Thursday, April 24, 2014

Say What??

My husband and I both moved around quite a bit when we were children. My husband has lived in Salt Lake, California, Germany, Texas, and Oregon, to name a few. I've lived all over Utah, with brief stints in Nevada, California, and Virginia. It will come as no surprise that our communication patterns are quite different from each other's. 

When I say the word "Yeah," I mean, "I agree with you." 

When my husband says the word "Yeah," he means, "I heard what you said."

Would you believe I didn't figure this out until we'd been married for about sixteen years?

All that time, I was getting frustrated because I'd tell him something or ask him something, and I'd think he was agreeing with me. Then when it came up later and it turned out that he did not agree with me, I felt like he wasn't listening to me or that he was changing his mind all over the place.
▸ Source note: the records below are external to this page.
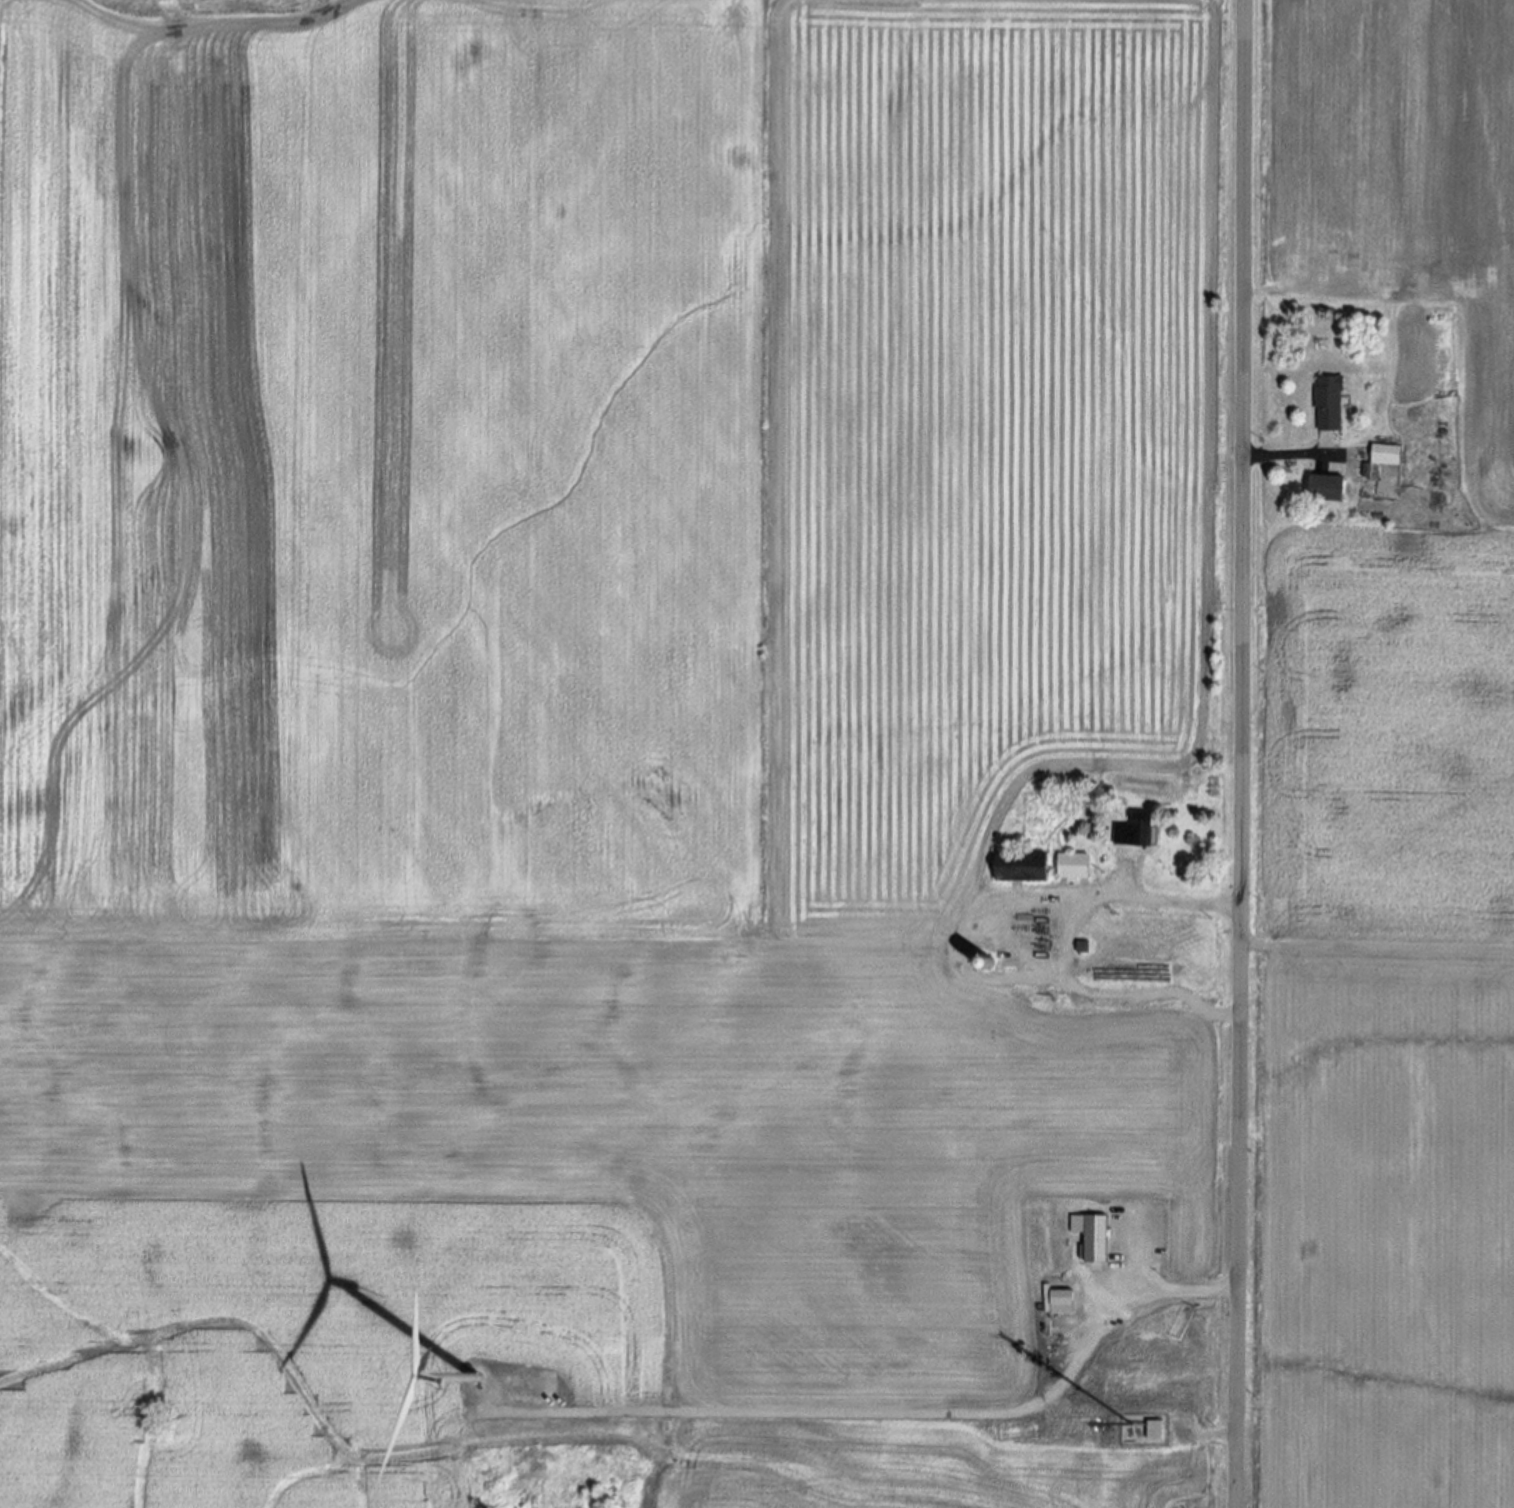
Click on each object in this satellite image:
building: (1327, 404)
road: (1286, 455)
building: (1384, 456)
building: (1325, 490)
road: (1239, 754)
building: (1134, 832)
building: (1071, 866)
building: (1018, 868)
road: (973, 905)
road: (1147, 995)
building: (1094, 1240)
building: (1057, 1303)
wind turbine: (474, 1379)
road: (883, 1416)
One day, like a bolt of lightning out of the sky zapping me in the forehead, I realized that we were speaking two different dialects. I said to him, "When you say 'Yeah', what does it mean?"
He had a very confused look on his face when he said, "It means that I heard you." I explained what it means to me, and suddenly, an issue we'd been struggling with for sixteen years was resolved. Now when he says "Yeah," I ask, "Do you mean that you heard me or that you agree with me?" This gives us the chance to understand each other better and avoid disagreements later.
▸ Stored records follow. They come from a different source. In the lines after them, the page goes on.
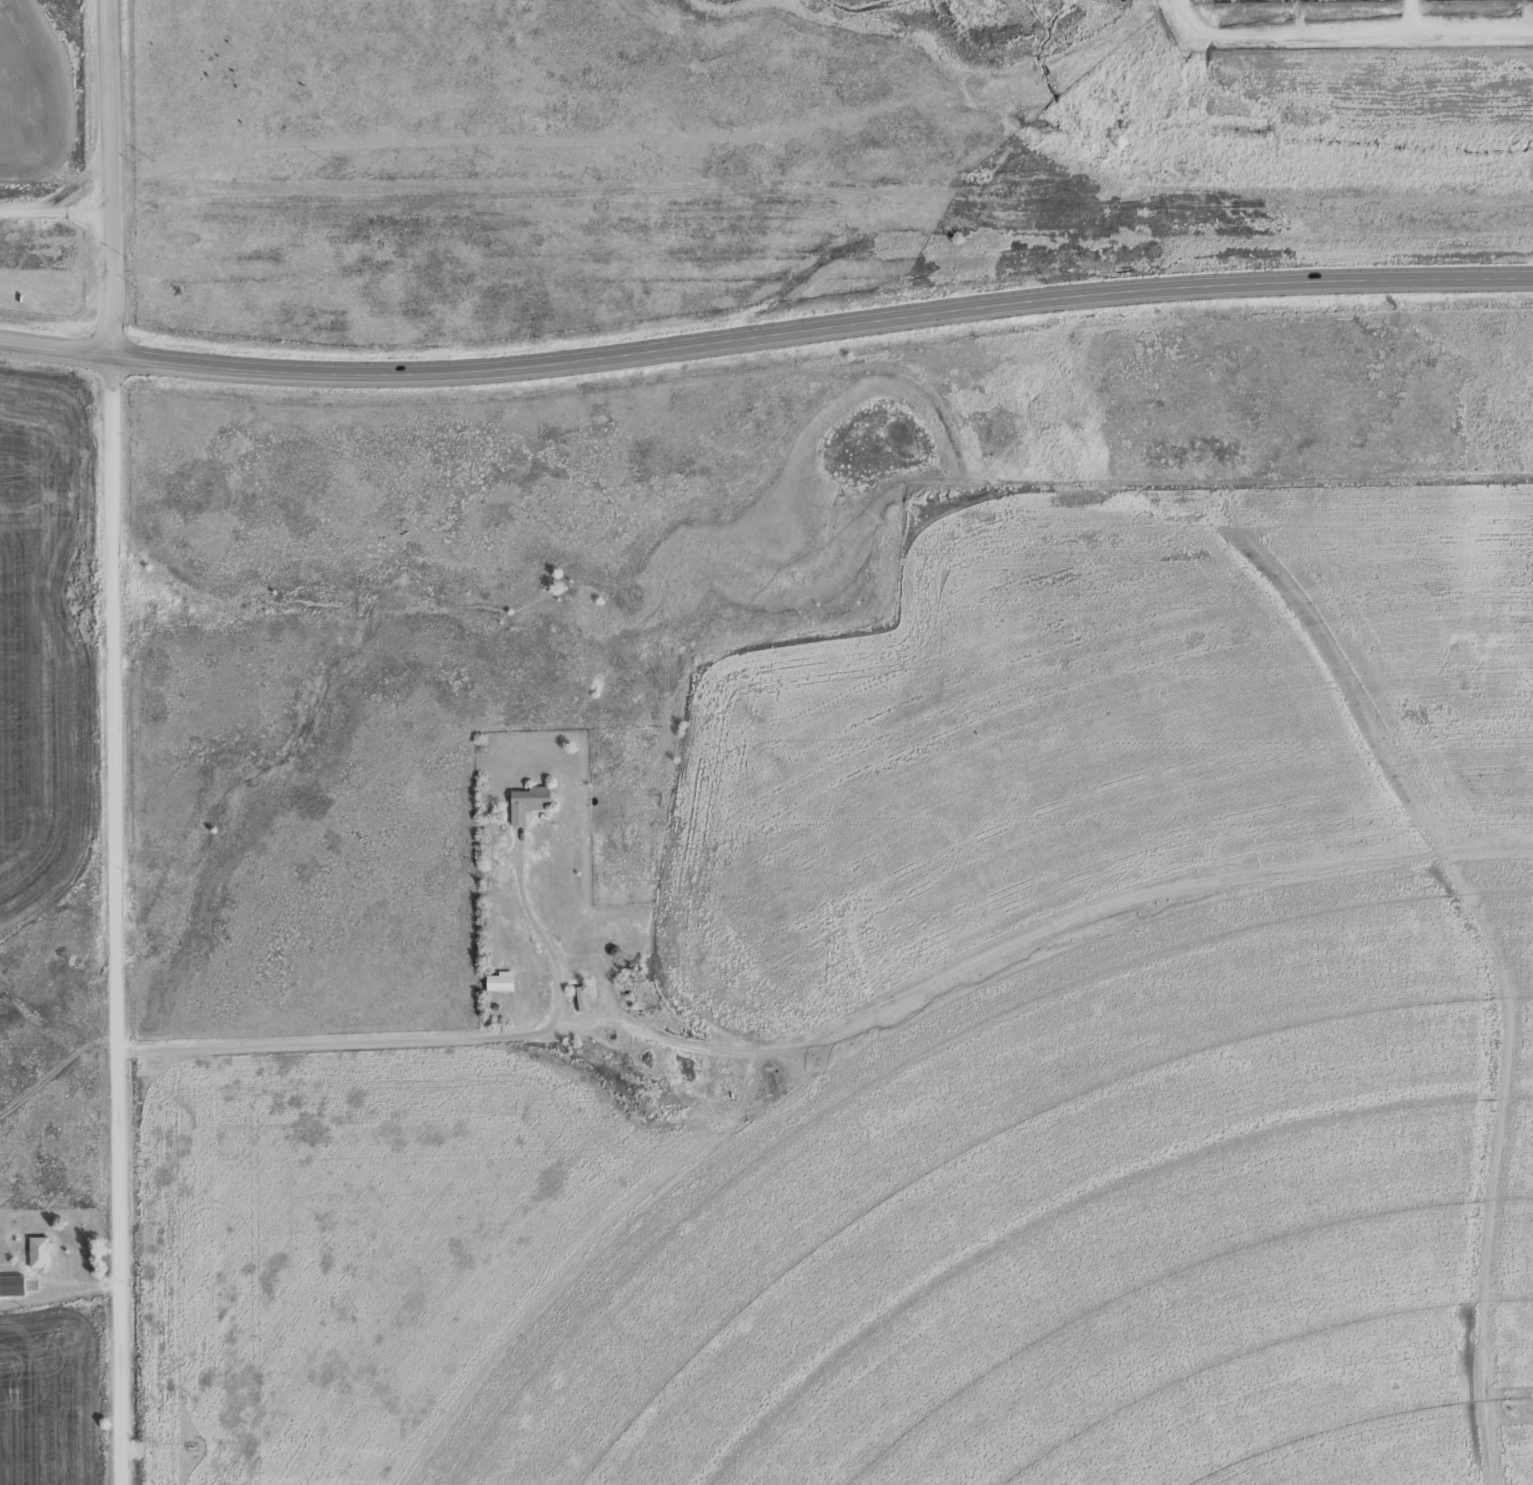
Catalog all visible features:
road: (1376, 13)
road: (1352, 25)
crop: (1320, 49)
road: (765, 340)
road: (121, 742)
building: (525, 803)
building: (497, 982)
building: (38, 1252)
building: (11, 1285)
I'm sharing this because it's pertinent to your writing. Different regions use different words and phrases in different ways, and if you're using a term that doesn't have a universal meaning, you could confuse your reader. They might think you mean something else entirely, and that might change the meaning of the story for them. As you write and as you edit, seek to be very clear with what you mean so you're all on the same page (ha ha). A confused reader is not a repeat customer. 

1 comment:

  1. Glad you guys got that worked out--it sounds like a recipe for much pain and suffering! Good points about dialects. I recently did edits for an older British gentlemen, and we had good times working through the small kinks of that language difference.